One of the 'other voices' of EIFF's They Might Be Giants retrospective will be heard when the legendary director of Night Moves, Arthur Penn, appears in a Reel Life interview.
Penn remains best known for 1967’s Bonnie and Clyde, which garnered one of his three Academy Award® nominations in that decade. Yet his output during this period was incredibly diverse in both subject matter and style; from moving drama The Miracle Worker; through the surreal and arresting Mickey One; to the musically inspired study of counterculture, Alice’s Restaurant.

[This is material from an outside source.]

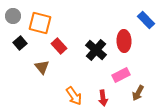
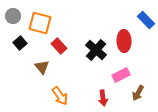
orange arrow: moved 14 px left
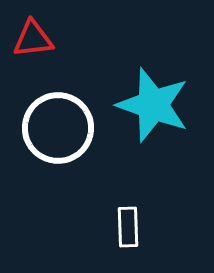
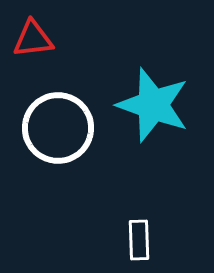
white rectangle: moved 11 px right, 13 px down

His pioneering work in the 1960s helped pave the way for the vanguard of New American Cinema, with his French New Wave informed aesthetic and fierce independence. He clashed with actors and producers alike and was fired from 1966’s The Chase, the film being re-cut before release.

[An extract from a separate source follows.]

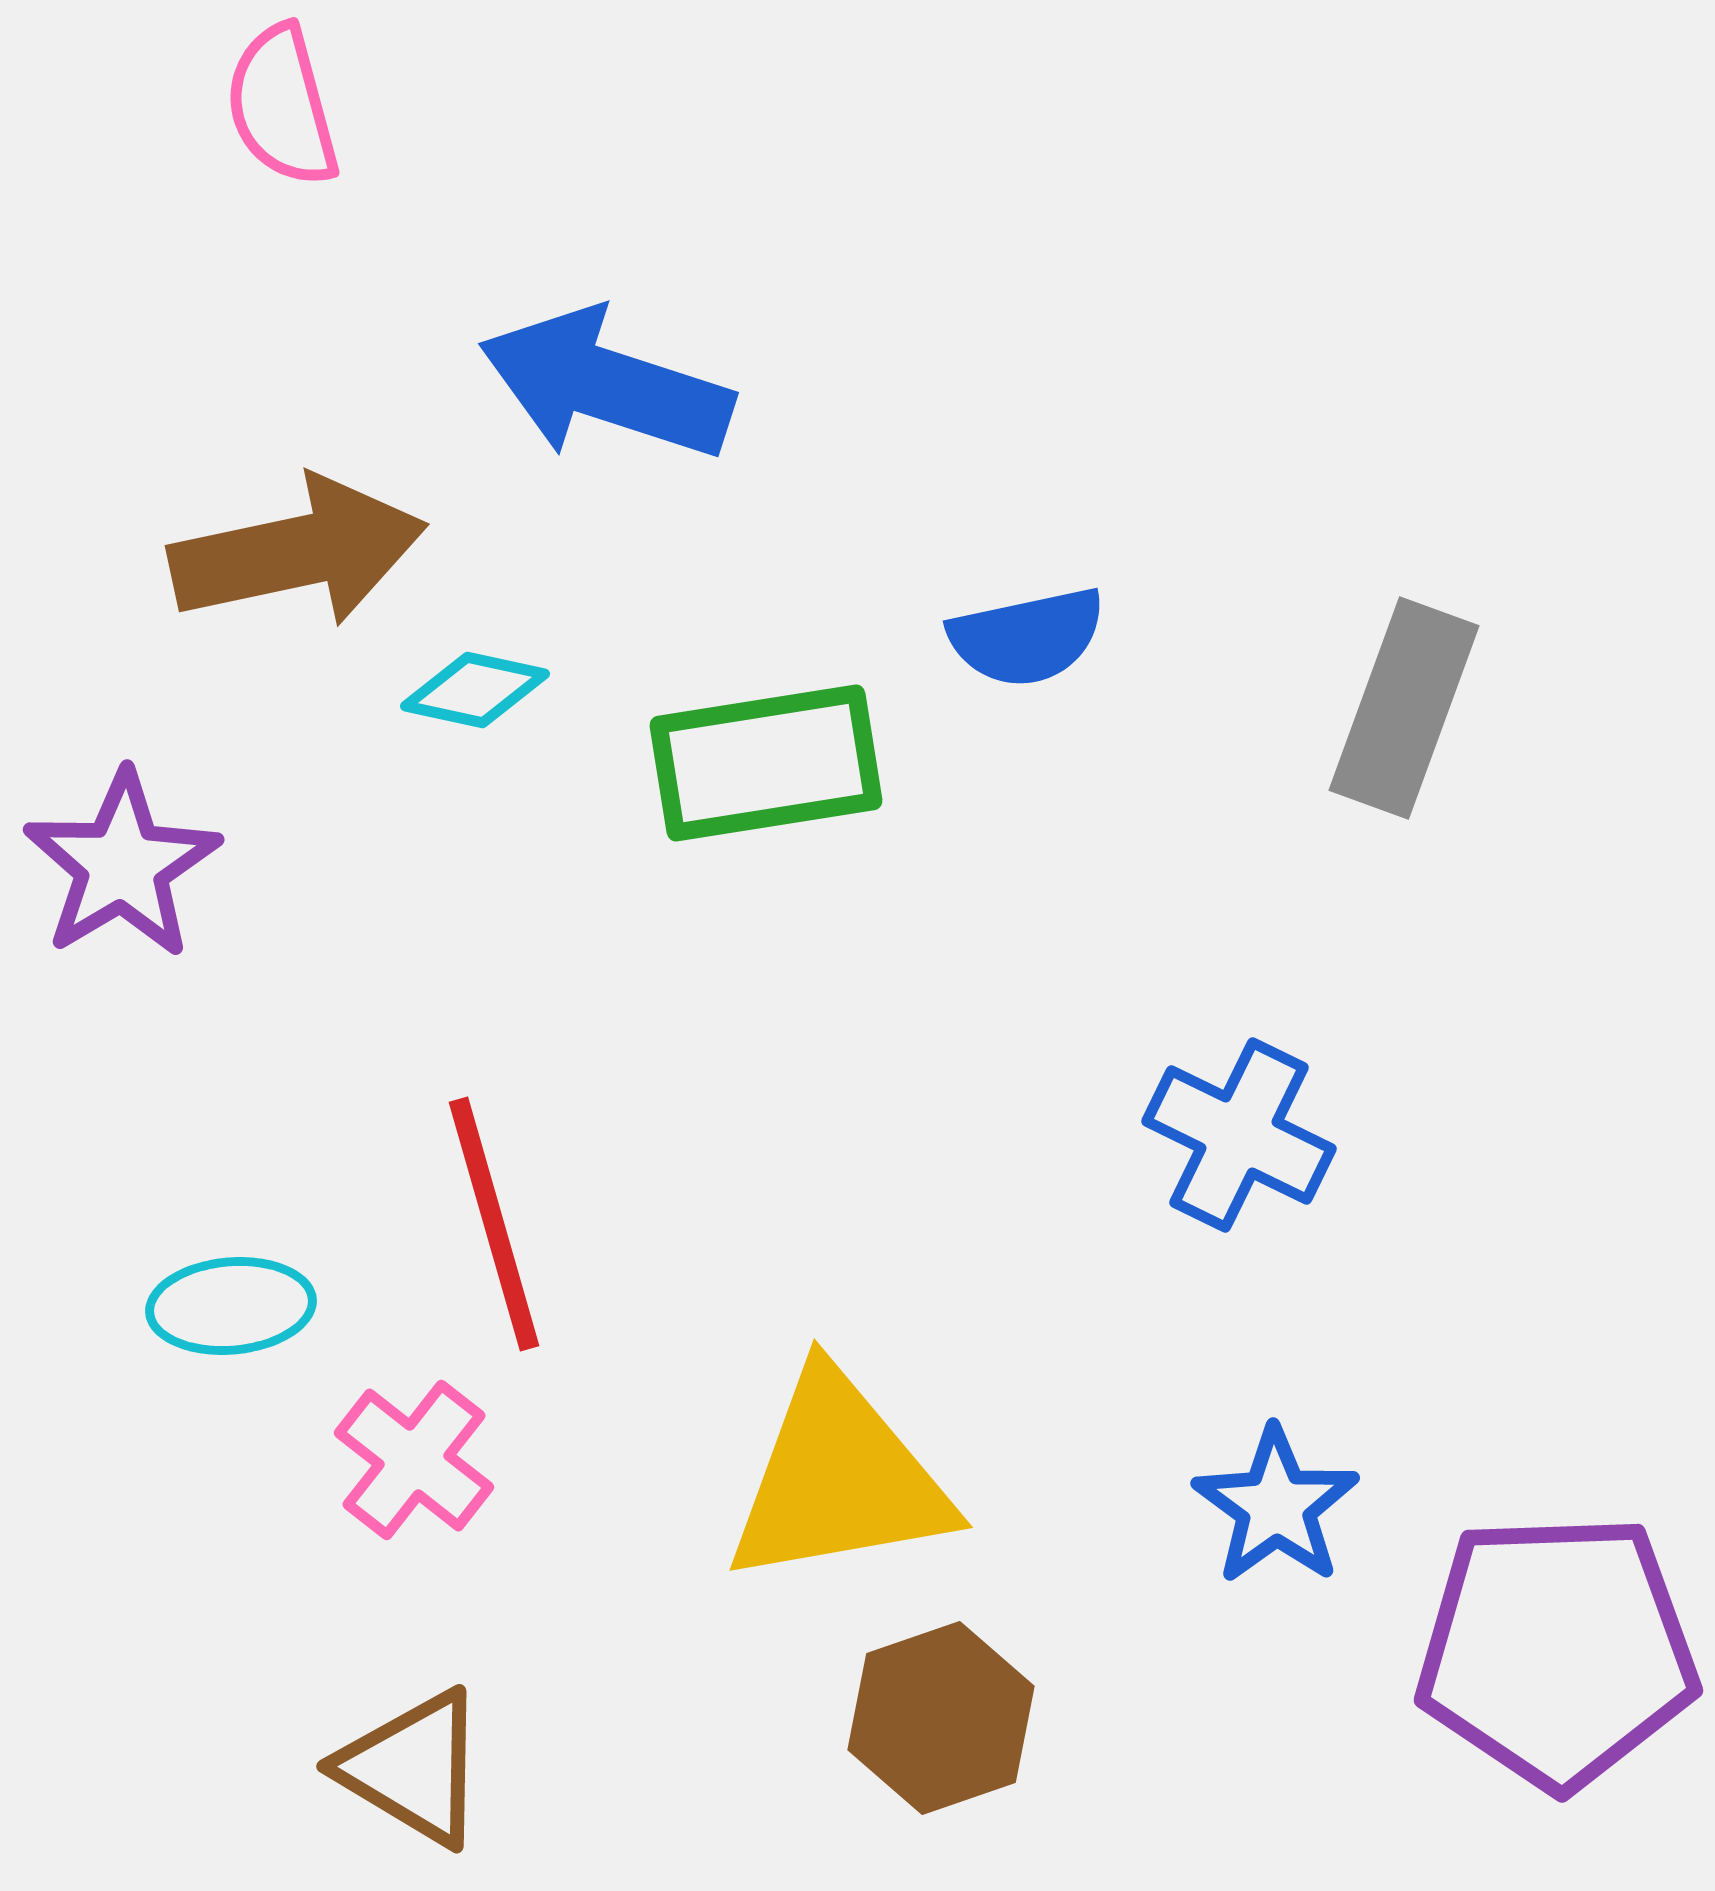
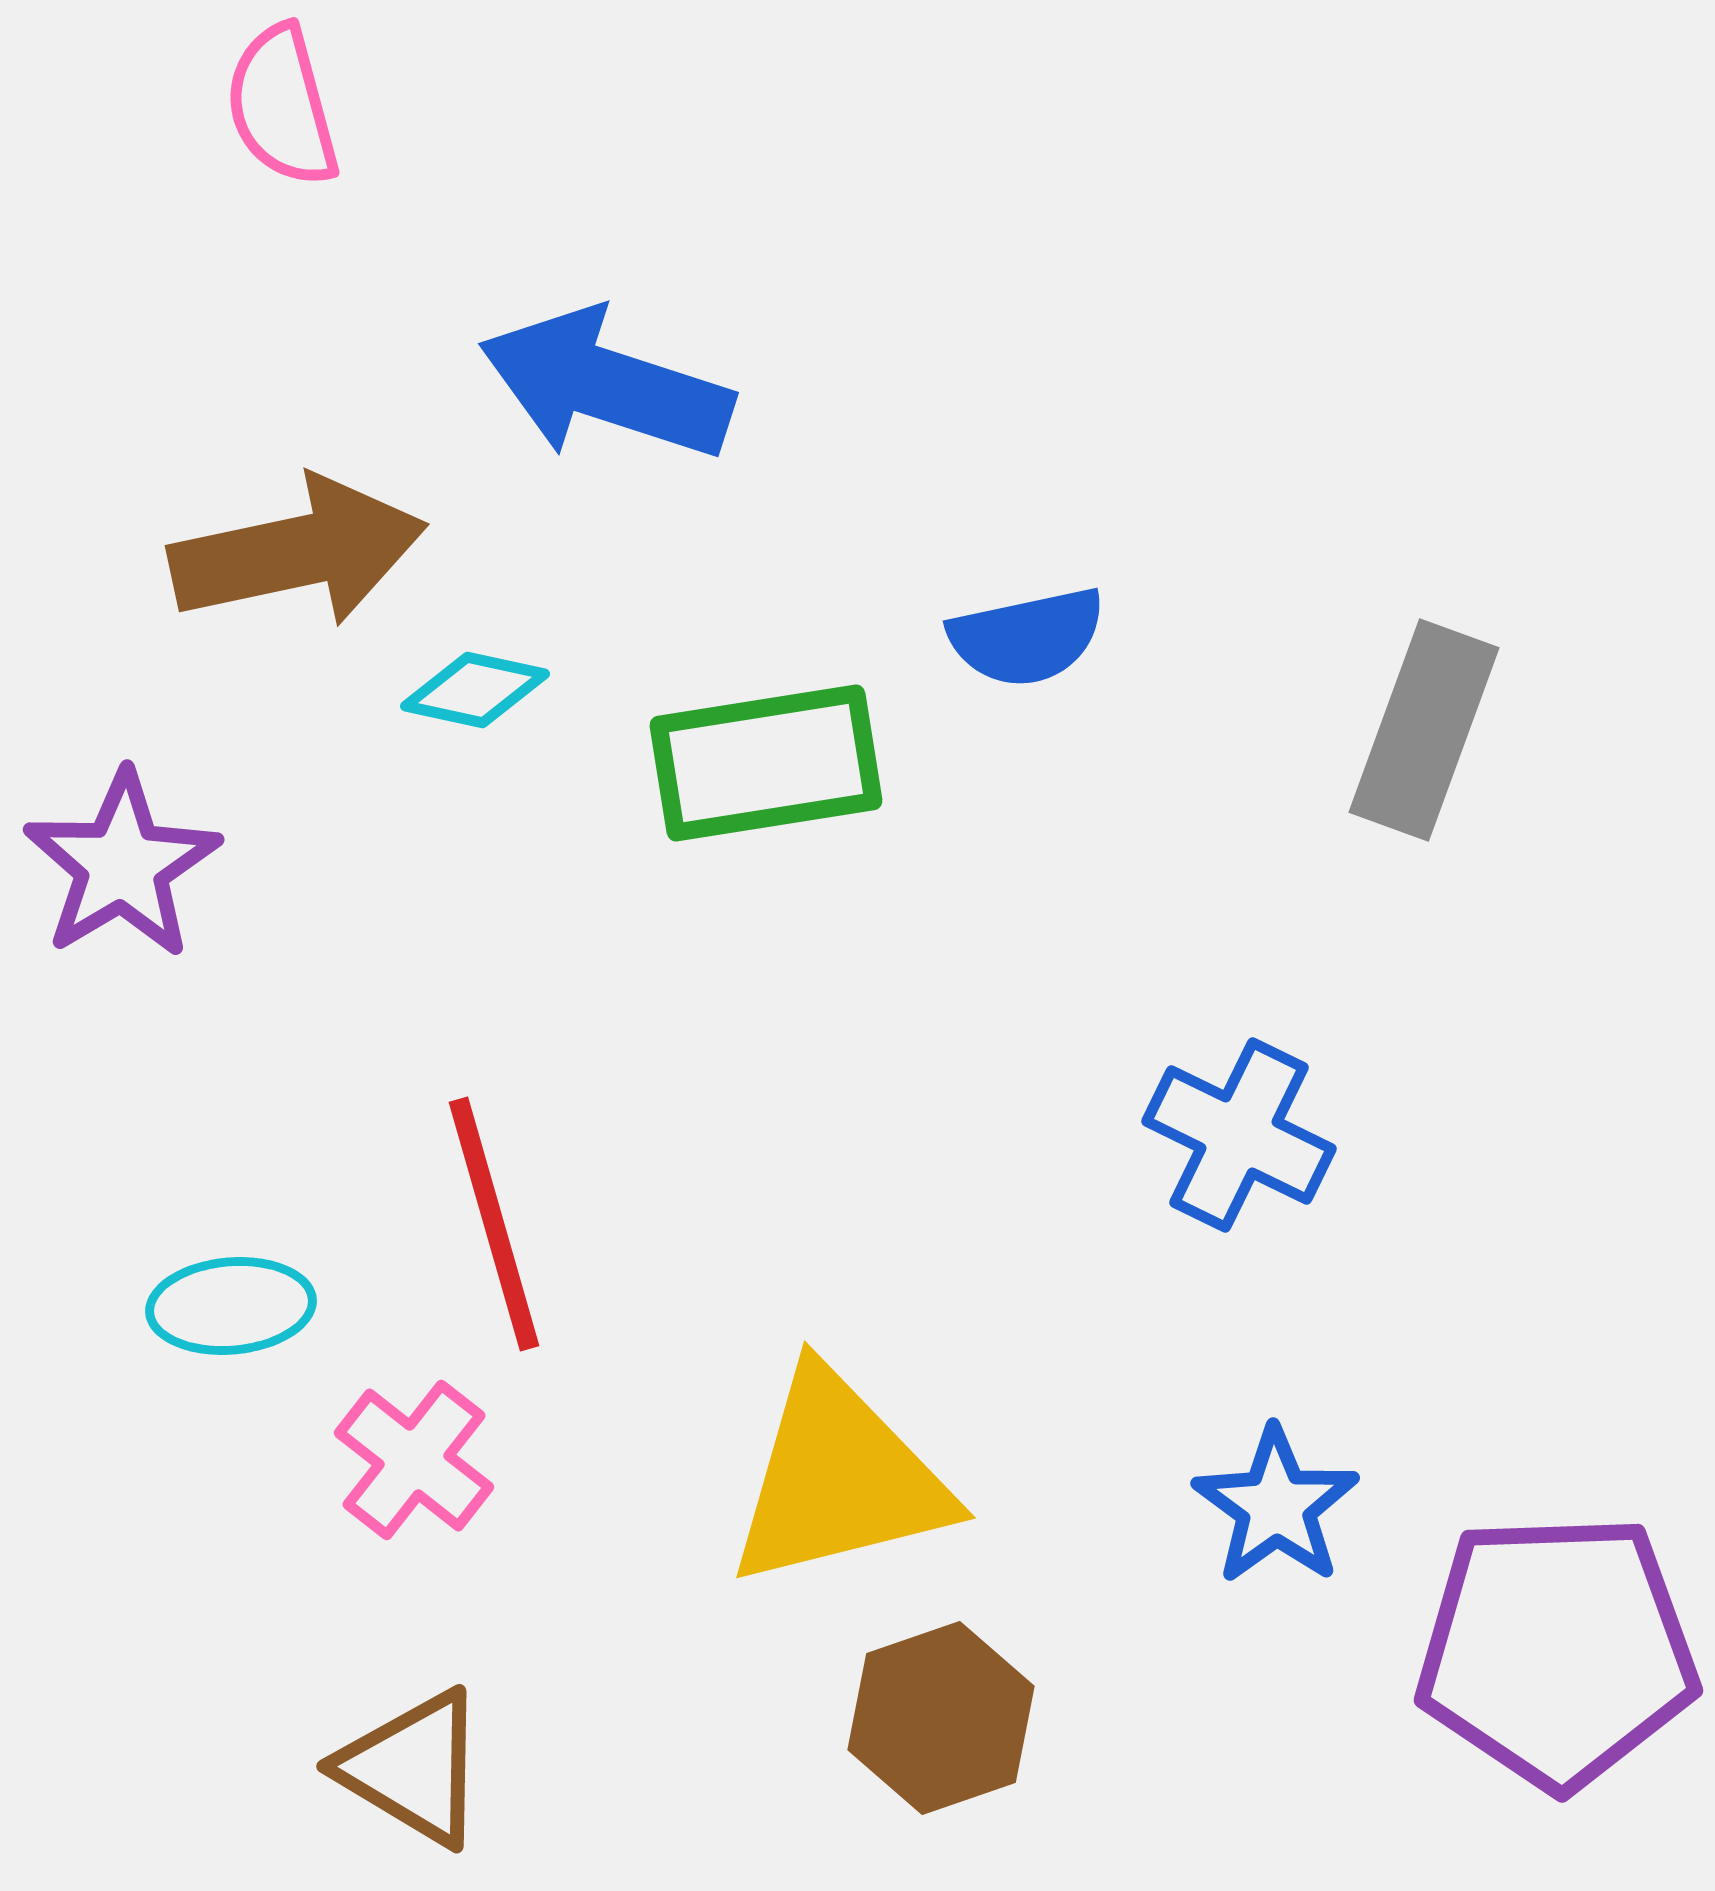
gray rectangle: moved 20 px right, 22 px down
yellow triangle: rotated 4 degrees counterclockwise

At this point, Penn began methodically selecting his projects and would return to theatre direction rather than churn out Hollywood product. Following 1970’s Little Big Man, as the American cinematic landscape was changing around him, he took something of a hiatus from Hollywood.
He returned in 1975 with a noir masterpiece, which became a classic of New American Cinema. Night Moves features Gene Hackman as former sports star turned private detective, Harry Moseby, hired to find the wayward daughter of a faded Hollywood actress.
Hackman delivers one of his finest performances; Moseby is as conflicted and uncertain as The French Connection’s Popeye Doyle is uncompromising and bullish, his attempts to make sense of the mystery at odds with his disintegrating personal life. Writer Alan Sharp created a progressively convoluted narrative, making the brutal resolution all the more startling.
The following year Penn directed The Missouri Breaks, an eclectic western starring Jack Nicholson and Marlon Brando, as a horse thief and eccentric mercenary respectively. Like Night Moves it was largely unappreciated at the time. Penn worked only sparingly thereafter, eventually eschewing Hollywood in favour of award-winning television work.
The opportunity to see Night Moves theatrically and hear Penn discuss his incredible body of work should not be missed.
Night Moves and Reel Life: Arthur Penn are on 24 August at Filmhouse.